* **Working data**
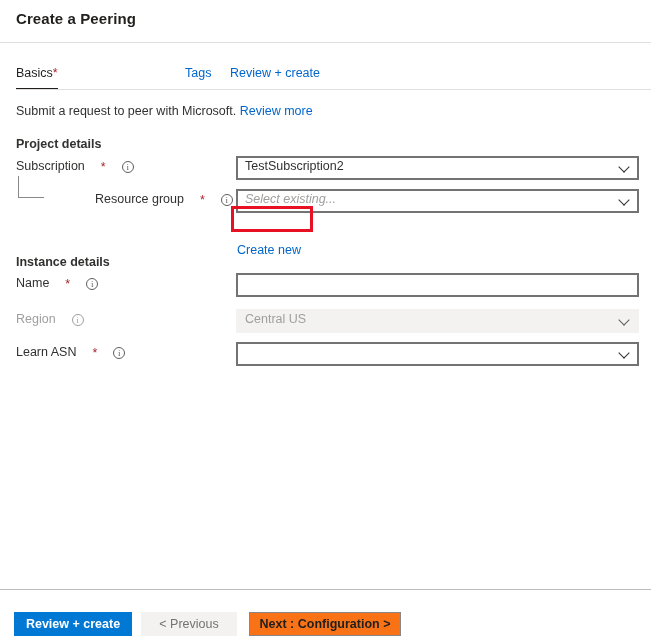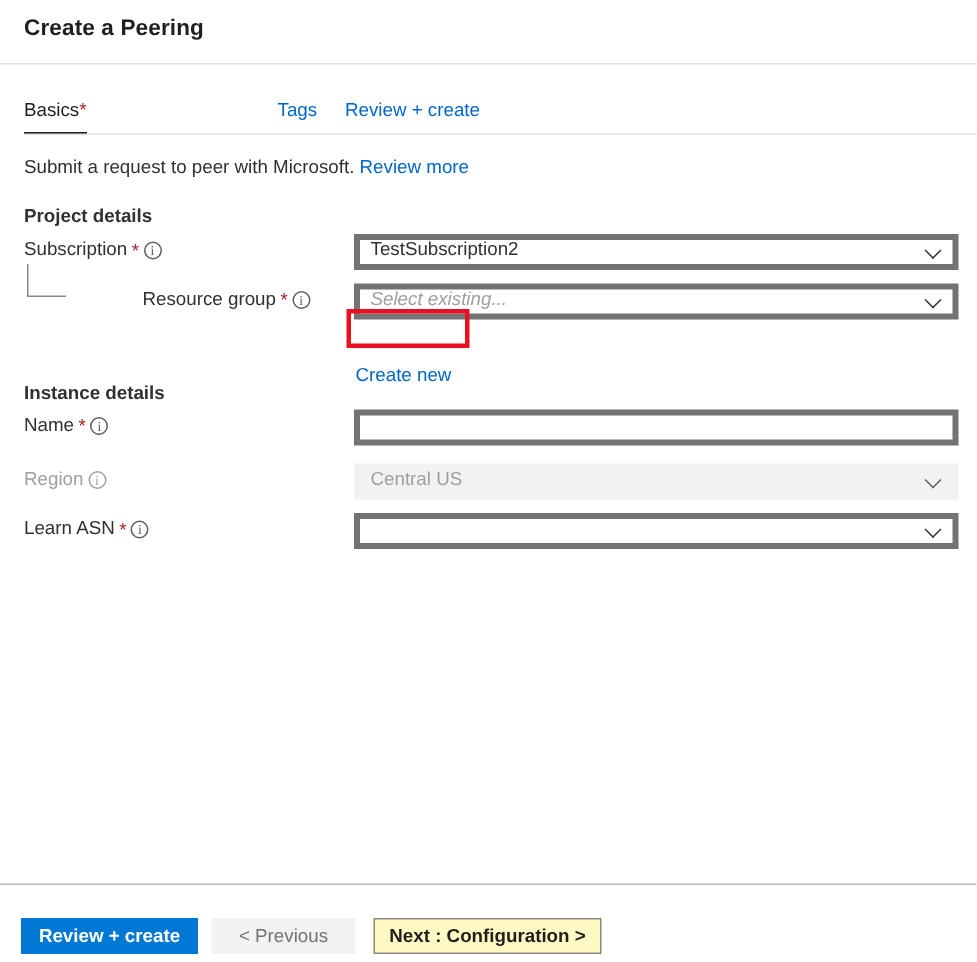--- a/index.html
+++ b/index.html
@@ -108,21 +108,21 @@
   #h-instance { top: 255px; }
 
   
   .field-label {
     position: absolute;
     font-size: 12.5px;
     color: #323130;
     white-space: nowrap;
     display: flex;
     align-items: center;
-    gap: 3px;
+    gap: 16px;
     text-align: center;
   }
   .field-label.disabled { color: #a19f9d; }
   .req-star {
     color: #a4262c;
     font-size: 12.5px;
     line-height: 1;
     position: relative;
     top: 1px;
   }
@@ -151,21 +151,21 @@
   }
   .field-label.disabled .info-icon { border-color: #a19f9d; }
   .field-label.disabled .info-icon::after { color: #a19f9d; }
 
   
   .control {
     position: absolute;
     left: 236px;
     width: 403px;
     height: 24px;
-    border: 4px solid #737373;
+    border: 2px solid #737373;
     background: #ffffff;
     font-size: 12.5px;
     color: #323130;
     display: flex;
     align-items: center;
     padding: 0 26px 4px 7px;
     cursor: pointer;
   }
   .control.disabled {
     border-color: transparent;
@@ -279,21 +279,21 @@
   .btn-disabled {
     left: 141px;
     width: 96px;
     background: #f3f2f1;
     color: #737373;
     cursor: default;
   }
   .btn-default {
     left: 249px;
     width: 152px;
-    background: #fef9c3;
+    background: #f97316;
     color: #201f1e;
     border: 1px solid #8a8886;
     font-weight: bold;
   }
 </style>
 </head>
 <body>
 
 <div class="page-title">Create a Peering</div>
 <div class="rule-top"></div>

* **What you need to do**
With the pictures removed, write the listing out word for word.

* **The completed task**
--- a/index.html
+++ b/index.html
@@ -108,21 +108,21 @@
   #h-instance { top: 255px; }
 
   
   .field-label {
     position: absolute;
     font-size: 12.5px;
     color: #323130;
     white-space: nowrap;
     display: flex;
     align-items: center;
-    gap: 3px;
+    gap: 16px;
     text-align: center;
   }
   .field-label.disabled { color: #a19f9d; }
   .req-star {
     color: #a4262c;
     font-size: 12.5px;
     line-height: 1;
     position: relative;
     top: 1px;
   }
@@ -151,21 +151,21 @@
   }
   .field-label.disabled .info-icon { border-color: #a19f9d; }
   .field-label.disabled .info-icon::after { color: #a19f9d; }
 
   
   .control {
     position: absolute;
     left: 236px;
     width: 403px;
     height: 24px;
-    border: 4px solid #737373;
+    border: 2px solid #737373;
     background: #ffffff;
     font-size: 12.5px;
     color: #323130;
     display: flex;
     align-items: center;
     padding: 0 26px 4px 7px;
     cursor: pointer;
   }
   .control.disabled {
     border-color: transparent;
@@ -279,21 +279,21 @@
   .btn-disabled {
     left: 141px;
     width: 96px;
     background: #f3f2f1;
     color: #737373;
     cursor: default;
   }
   .btn-default {
     left: 249px;
     width: 152px;
-    background: #fef9c3;
+    background: #f97316;
     color: #201f1e;
     border: 1px solid #8a8886;
     font-weight: bold;
   }
 </style>
 </head>
 <body>
 
 <div class="page-title">Create a Peering</div>
 <div class="rule-top"></div>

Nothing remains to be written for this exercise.